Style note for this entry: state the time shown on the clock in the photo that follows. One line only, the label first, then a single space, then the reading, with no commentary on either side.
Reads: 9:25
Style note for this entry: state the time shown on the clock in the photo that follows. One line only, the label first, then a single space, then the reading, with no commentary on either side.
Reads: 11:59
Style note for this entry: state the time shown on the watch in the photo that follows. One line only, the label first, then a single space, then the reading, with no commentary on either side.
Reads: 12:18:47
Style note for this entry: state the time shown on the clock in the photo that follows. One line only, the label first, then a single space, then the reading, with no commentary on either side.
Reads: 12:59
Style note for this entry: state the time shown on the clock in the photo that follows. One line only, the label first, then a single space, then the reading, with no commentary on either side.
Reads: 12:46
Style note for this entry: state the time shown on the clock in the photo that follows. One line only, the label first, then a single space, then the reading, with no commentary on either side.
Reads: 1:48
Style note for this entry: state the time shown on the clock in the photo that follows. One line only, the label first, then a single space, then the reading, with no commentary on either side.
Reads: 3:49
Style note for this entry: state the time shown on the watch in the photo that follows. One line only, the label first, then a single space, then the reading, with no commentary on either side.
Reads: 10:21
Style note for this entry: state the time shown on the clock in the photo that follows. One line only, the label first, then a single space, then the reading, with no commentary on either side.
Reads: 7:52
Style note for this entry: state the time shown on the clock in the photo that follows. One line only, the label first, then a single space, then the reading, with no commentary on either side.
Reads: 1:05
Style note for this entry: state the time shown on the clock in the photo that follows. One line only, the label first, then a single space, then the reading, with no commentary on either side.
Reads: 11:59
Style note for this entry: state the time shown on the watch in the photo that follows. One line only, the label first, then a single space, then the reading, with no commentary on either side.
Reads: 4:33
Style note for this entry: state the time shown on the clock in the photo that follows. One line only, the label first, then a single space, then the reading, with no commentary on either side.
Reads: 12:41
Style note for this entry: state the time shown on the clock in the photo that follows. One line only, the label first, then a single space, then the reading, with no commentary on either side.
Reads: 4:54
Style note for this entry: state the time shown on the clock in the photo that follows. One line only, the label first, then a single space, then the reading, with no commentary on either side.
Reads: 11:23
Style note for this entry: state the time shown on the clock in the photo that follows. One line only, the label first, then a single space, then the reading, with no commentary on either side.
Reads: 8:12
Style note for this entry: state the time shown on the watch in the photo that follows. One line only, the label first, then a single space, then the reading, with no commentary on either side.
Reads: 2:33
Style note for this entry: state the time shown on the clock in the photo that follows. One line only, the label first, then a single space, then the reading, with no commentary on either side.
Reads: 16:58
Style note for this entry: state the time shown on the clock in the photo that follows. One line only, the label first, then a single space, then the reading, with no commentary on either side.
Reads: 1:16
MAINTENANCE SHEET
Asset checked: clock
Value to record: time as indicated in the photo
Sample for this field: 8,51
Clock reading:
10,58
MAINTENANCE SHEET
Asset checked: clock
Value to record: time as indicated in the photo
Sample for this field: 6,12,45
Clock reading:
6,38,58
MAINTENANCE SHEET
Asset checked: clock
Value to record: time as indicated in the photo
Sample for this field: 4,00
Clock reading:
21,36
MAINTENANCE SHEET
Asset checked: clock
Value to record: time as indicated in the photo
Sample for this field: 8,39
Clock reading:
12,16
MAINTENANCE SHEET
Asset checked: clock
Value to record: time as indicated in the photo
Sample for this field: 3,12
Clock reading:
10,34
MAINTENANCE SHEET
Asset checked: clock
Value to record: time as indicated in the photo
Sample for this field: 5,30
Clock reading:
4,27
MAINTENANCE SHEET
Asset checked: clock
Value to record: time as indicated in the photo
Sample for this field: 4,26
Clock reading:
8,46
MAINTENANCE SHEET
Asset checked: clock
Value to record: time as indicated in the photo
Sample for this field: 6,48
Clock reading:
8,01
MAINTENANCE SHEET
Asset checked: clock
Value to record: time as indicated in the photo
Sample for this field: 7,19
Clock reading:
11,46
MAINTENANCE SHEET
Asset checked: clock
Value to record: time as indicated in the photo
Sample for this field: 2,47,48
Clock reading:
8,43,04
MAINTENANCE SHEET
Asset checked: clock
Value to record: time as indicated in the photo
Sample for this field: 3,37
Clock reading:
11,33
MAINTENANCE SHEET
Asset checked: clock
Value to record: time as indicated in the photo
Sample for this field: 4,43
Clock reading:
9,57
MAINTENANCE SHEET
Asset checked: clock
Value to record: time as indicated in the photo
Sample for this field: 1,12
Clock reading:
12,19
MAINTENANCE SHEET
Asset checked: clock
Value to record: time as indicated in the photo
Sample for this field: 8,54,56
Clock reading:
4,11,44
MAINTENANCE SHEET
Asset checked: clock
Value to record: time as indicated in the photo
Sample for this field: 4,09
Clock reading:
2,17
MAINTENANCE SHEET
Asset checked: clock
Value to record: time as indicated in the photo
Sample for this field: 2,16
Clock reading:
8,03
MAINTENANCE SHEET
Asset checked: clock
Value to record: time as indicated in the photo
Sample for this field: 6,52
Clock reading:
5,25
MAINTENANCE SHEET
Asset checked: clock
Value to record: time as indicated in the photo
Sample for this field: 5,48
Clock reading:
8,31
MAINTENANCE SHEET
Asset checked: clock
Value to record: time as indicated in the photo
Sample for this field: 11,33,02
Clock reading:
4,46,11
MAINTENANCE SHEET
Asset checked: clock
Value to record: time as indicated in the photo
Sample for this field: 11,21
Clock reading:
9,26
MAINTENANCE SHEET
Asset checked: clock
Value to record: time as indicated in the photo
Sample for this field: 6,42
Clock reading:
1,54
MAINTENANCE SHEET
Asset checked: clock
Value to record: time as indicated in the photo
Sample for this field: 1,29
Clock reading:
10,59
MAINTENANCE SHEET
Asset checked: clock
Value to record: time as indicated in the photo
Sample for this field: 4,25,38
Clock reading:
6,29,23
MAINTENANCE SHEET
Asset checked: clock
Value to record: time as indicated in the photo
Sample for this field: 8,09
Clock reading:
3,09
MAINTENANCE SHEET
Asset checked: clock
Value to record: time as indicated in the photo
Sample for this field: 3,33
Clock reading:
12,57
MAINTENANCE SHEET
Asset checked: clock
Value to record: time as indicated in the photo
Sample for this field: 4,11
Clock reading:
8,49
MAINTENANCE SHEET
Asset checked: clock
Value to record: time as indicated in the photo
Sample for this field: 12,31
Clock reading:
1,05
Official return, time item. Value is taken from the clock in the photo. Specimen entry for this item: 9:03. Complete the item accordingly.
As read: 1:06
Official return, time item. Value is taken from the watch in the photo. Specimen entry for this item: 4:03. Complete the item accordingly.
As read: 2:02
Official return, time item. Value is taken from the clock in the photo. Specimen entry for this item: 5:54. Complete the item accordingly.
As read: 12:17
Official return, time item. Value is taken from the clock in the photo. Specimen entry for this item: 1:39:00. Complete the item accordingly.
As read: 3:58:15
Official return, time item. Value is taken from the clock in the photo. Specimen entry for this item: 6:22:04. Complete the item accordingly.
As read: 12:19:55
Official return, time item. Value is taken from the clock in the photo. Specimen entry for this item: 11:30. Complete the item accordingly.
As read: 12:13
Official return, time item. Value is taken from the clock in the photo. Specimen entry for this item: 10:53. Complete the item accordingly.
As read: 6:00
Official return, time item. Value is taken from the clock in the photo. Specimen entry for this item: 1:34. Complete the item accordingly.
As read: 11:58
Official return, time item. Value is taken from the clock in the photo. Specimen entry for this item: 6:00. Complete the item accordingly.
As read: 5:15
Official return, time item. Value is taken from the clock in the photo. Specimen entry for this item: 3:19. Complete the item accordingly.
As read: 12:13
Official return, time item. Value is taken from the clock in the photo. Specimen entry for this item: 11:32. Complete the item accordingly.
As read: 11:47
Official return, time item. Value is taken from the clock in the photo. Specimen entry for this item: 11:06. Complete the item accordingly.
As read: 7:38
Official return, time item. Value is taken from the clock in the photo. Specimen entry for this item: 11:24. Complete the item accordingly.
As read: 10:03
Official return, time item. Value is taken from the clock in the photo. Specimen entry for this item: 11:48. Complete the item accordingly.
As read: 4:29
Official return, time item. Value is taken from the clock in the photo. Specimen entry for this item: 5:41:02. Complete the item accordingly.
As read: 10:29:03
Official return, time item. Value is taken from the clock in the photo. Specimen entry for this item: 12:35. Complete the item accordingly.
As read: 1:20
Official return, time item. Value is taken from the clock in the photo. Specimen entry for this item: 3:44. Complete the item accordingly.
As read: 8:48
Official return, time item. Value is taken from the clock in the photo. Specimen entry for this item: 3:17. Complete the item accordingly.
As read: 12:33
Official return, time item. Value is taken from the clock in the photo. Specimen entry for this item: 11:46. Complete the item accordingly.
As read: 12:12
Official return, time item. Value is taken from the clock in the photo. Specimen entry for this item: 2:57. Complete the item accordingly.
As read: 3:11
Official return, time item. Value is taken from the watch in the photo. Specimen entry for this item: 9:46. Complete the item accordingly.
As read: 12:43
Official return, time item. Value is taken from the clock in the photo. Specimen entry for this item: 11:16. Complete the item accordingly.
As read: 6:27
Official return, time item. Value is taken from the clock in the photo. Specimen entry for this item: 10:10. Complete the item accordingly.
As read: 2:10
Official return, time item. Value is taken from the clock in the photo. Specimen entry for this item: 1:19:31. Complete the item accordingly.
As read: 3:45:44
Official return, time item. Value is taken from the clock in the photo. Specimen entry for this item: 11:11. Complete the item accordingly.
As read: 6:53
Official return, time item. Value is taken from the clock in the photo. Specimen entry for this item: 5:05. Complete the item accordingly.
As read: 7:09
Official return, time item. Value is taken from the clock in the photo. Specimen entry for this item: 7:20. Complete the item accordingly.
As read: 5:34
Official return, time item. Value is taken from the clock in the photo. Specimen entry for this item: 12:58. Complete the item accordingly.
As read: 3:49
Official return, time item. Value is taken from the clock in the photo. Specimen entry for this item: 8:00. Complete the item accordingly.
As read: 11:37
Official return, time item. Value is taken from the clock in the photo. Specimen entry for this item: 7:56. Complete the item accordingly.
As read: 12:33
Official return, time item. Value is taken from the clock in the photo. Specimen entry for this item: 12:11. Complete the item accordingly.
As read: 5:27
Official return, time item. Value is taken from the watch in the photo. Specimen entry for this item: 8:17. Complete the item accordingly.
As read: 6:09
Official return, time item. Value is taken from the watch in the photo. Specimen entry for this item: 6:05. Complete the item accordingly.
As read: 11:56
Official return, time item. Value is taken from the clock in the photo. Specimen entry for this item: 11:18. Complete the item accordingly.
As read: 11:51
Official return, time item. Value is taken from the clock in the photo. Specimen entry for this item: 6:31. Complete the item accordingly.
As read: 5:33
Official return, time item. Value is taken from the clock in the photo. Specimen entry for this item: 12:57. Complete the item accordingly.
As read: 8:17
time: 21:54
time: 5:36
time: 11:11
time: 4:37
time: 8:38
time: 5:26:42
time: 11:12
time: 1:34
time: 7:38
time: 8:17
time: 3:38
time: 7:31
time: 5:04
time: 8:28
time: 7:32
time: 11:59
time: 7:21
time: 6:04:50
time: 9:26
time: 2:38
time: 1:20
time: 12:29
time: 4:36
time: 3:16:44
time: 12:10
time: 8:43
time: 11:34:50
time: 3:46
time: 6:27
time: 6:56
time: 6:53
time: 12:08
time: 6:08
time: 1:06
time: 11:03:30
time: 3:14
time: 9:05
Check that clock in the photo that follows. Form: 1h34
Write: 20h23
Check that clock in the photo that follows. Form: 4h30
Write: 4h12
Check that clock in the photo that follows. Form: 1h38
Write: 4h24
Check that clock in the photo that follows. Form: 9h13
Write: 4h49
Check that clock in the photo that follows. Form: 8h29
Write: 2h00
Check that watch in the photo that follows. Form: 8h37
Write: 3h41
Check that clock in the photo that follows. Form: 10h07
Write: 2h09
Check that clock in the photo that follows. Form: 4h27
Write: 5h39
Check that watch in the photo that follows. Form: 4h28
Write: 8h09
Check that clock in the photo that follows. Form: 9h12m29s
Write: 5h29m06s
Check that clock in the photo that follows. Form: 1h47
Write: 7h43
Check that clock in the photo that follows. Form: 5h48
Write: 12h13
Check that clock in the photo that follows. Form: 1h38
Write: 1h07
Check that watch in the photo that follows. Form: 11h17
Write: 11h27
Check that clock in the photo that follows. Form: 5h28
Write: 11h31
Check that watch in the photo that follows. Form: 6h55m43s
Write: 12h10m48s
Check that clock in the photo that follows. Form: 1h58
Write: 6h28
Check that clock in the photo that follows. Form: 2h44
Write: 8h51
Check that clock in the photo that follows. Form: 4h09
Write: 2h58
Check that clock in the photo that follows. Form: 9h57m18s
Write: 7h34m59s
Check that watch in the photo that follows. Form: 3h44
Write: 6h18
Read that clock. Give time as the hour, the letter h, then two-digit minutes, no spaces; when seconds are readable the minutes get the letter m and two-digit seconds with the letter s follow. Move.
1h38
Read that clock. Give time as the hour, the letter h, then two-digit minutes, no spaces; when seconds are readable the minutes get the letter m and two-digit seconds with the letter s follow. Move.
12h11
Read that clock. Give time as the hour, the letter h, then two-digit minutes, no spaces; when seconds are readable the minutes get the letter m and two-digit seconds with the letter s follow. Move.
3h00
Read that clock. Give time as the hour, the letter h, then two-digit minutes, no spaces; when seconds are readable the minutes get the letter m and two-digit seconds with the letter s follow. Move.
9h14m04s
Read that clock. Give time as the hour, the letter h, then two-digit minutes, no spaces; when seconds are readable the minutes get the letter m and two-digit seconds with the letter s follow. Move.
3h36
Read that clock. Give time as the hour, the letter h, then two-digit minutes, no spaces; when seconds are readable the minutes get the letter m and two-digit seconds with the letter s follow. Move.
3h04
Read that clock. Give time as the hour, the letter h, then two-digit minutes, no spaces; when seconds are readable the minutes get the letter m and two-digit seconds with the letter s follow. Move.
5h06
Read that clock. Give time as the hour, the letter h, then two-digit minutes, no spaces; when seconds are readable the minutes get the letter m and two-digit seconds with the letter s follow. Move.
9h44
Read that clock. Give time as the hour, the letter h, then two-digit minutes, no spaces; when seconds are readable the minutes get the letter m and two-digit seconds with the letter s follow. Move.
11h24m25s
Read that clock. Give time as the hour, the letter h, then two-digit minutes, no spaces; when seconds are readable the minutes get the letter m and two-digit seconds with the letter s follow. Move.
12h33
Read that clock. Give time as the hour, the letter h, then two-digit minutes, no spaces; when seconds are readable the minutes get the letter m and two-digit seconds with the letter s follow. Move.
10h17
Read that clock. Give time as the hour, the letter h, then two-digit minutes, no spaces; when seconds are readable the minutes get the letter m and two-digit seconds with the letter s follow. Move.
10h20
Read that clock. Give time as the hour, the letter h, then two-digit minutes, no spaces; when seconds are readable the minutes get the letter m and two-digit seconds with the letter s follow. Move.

=====

# Aim
Please reproduce exactly the stretch of records above from the line containing "Check that clock in the photo that follows. Form: 1h34" through the line containing "Write: 5h39", with both of those lines included.

# Answer in full
Check that clock in the photo that follows. Form: 1h34
Write: 20h23
Check that clock in the photo that follows. Form: 4h30
Write: 4h12
Check that clock in the photo that follows. Form: 1h38
Write: 4h24
Check that clock in the photo that follows. Form: 9h13
Write: 4h49
Check that clock in the photo that follows. Form: 8h29
Write: 2h00
Check that watch in the photo that follows. Form: 8h37
Write: 3h41
Check that clock in the photo that follows. Form: 10h07
Write: 2h09
Check that clock in the photo that follows. Form: 4h27
Write: 5h39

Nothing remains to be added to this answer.